© Joseph Dougherty. All rights reserved.
The Cobia Cage dive site on Eleuthera, Bahamas.
Cobia, Rachycentron canadum, is considered one of the most suitable candidates for warm, open-water marine fish aquaculture in the world. Their rapid growth rate in aquaculture, as well as the high quality of the flesh makes cobia potentially one of the most important marine fish for future aquaculture production.
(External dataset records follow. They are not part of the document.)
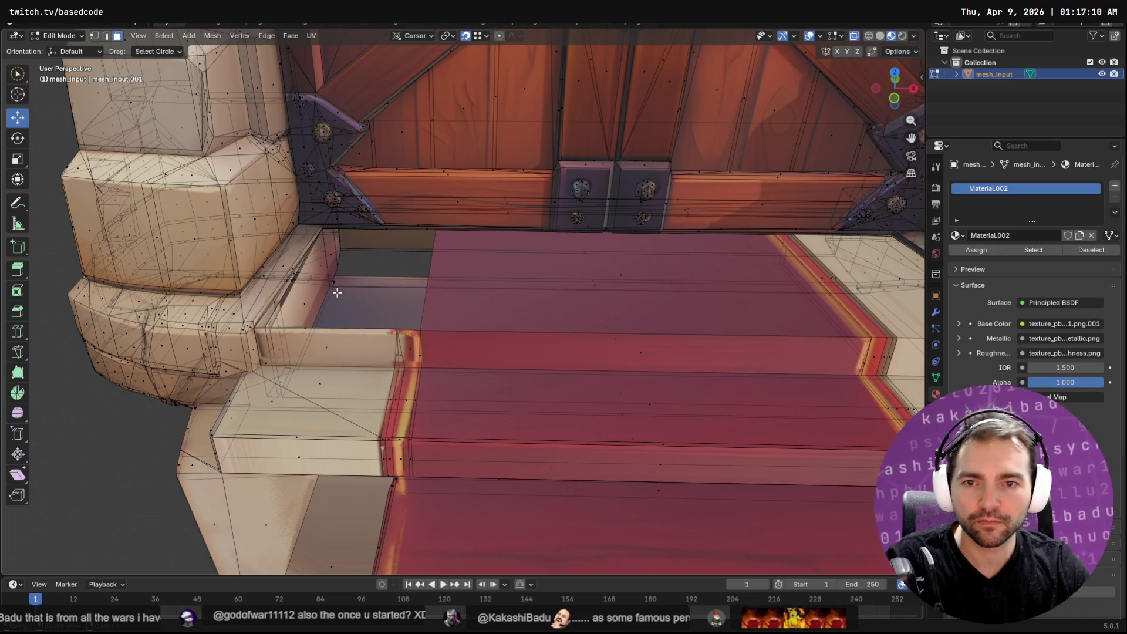
Step: Move the step's top edge back to meet the door base
key(2)
click(338, 324)
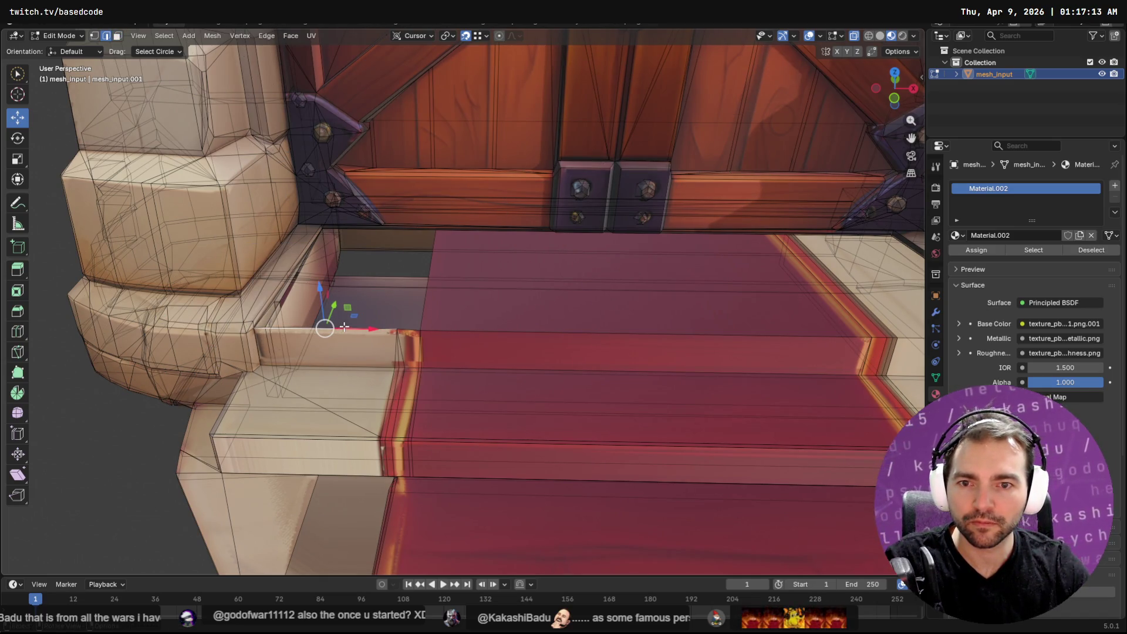
click(382, 298)
click(335, 328)
key(e)
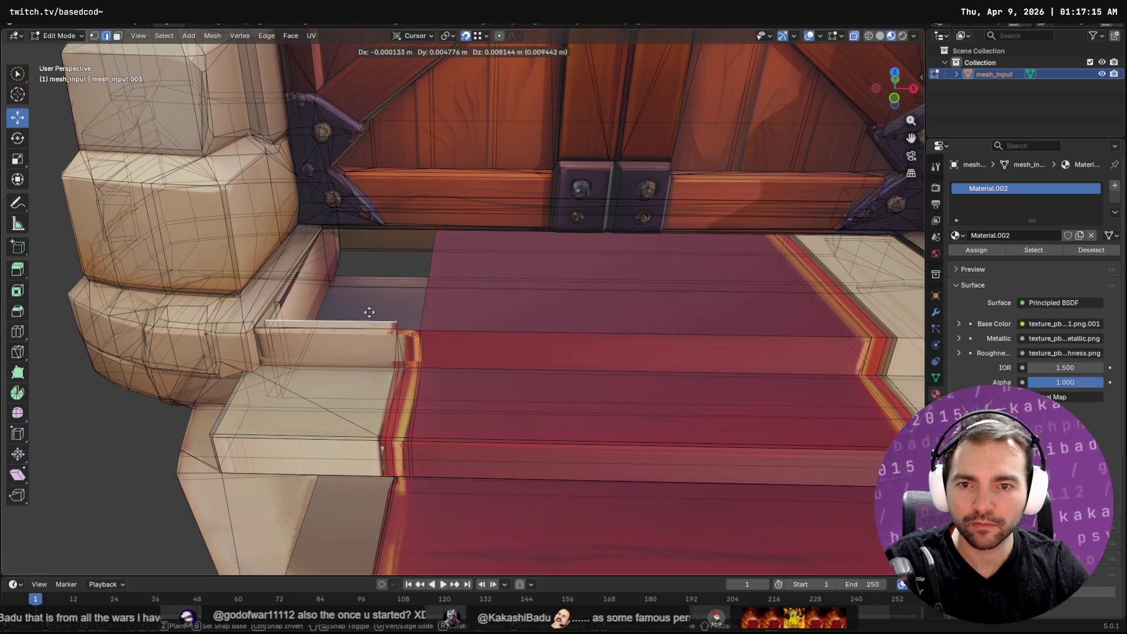
right_click(330, 247)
Currently, cobia are being cultured in nurseries and grow-out offshore cages many parts of Asia and off the coast of US, Mexico and Panama. In Taiwan 100–600 g cobia are cultured for 1–1.5 years to reach 6–8 kg in size which is suitable for export to Japan. Currently, around 80% of marine cages in Taiwan are devoted to cobia culture. In 2004, FAO reported that 80.6% of the world’s cobia production was by primarily China and Taiwan. After China and Taiwan, Vietnam is the third largest producer of farmed cobia in the world, where production was estimated at 1500 tons in 2008. Following the success of cobia aquaculture in Taiwan, emerging technology is being used to demonstrate the viability of raising hatchery-reared cobia in collaboration with the private sector, primarily using SeaStation™ and Aquapod™ submerged cages at exposed offshore sites in Puerto Rico and the Bahamas.